As for the sage wisdom you might get from your village elders? I found the Insta-mums. Unconsciously in those early baby days, I started scrolling through parent-focused profiles from women including Courtney Adamo and JetsetMama in Australia, LaTonya Yvette and Read Tea Leaves in the U.S., Mum Face and Natasha Bailie in the U.K., and more. Some of these feeds feel like family life put through a Kinfolk rinse, and others are just reassurance that other people find raising children hard and hilarious in equal measure, multiple times a day. My husband is baffled by my affection for these women, but just as I read Just Seventeen as a teen and Nylon in my early ’20s, these are my people right now, and I’m grateful for the advice and escapism—as well as the blatant product plugs I’ve fallen for a handful of times. Zillion dollar organic knit baby beanie? Give me two.

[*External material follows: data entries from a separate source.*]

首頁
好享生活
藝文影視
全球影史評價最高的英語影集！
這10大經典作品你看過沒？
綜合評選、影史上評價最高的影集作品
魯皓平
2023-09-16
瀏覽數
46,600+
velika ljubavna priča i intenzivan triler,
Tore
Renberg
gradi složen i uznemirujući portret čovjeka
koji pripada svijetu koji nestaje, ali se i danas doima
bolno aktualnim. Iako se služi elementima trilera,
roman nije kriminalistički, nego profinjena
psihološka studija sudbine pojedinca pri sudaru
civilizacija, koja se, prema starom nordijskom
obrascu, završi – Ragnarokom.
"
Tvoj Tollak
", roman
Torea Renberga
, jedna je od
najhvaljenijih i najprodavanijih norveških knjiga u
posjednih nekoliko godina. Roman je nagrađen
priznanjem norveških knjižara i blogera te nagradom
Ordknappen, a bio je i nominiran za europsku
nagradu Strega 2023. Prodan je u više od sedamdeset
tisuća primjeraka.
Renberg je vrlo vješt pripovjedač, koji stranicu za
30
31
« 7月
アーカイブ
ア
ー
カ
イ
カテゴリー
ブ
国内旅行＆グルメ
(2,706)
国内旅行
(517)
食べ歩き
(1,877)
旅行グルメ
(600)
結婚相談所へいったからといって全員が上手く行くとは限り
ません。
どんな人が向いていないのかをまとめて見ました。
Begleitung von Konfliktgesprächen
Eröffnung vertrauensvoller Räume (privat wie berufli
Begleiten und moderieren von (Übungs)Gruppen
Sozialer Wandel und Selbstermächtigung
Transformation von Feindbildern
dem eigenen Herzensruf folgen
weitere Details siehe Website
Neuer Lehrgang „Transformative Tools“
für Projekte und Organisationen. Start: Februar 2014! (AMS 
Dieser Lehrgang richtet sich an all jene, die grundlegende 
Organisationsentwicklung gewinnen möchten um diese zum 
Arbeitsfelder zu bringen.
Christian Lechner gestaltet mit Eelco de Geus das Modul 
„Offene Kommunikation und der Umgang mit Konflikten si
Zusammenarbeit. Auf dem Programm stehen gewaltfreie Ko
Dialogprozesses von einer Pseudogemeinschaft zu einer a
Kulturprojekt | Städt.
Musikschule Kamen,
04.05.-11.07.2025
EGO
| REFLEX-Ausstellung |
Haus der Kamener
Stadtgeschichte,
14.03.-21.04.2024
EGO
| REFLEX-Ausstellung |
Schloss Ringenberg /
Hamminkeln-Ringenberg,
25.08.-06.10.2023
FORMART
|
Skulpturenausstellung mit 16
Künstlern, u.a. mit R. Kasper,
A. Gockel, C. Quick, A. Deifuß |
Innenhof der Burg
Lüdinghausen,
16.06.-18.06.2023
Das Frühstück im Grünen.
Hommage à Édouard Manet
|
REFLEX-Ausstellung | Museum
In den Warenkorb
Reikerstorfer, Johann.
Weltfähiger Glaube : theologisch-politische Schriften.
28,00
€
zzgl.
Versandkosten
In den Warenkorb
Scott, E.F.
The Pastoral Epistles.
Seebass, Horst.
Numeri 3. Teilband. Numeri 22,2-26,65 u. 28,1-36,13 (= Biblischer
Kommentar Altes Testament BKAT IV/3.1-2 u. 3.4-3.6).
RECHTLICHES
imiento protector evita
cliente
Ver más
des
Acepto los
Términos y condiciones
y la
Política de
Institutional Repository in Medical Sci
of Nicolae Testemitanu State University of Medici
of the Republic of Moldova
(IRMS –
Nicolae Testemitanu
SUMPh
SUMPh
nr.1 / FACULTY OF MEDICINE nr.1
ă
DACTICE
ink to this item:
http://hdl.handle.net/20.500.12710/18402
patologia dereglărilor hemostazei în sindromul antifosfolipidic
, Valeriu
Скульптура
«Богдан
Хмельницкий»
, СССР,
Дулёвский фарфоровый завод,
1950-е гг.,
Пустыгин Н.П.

The virtual village only feels like a bad fit on big community pages where huddles of strangers are brought together by the only thing we have in common—parenthood. I would never ask a bunch of motorists for their thoughts on my car’s weird whirring sound, so I should have known better than to crowdsource opinions on my toddler’s thumb sucking on a parent’s chat board; the responses ranged from judgmental to alarmist. Happily, and unlike almost every other part of parenting, you can opt out by simply logging out or adding filters through a mama-friend-finding app like Peanut. The other problem, of course, with all these worlds existing in one place is that you can spend a giant chunk of the day staring at your phone. I usher my kids in for FaceTime with grandparents and request birthday videos for friends, but say “no” to Toca Boca at random and insist that the phone is not a toy, while laughing my way through a podcast. Like everything else, I’m still figuring out a balance, while making up the rules. But, at least for now, I’ll take the delighted shriek of “Grannnnnnnnny!” as my mom appears on the phone over warnings about screen time any day.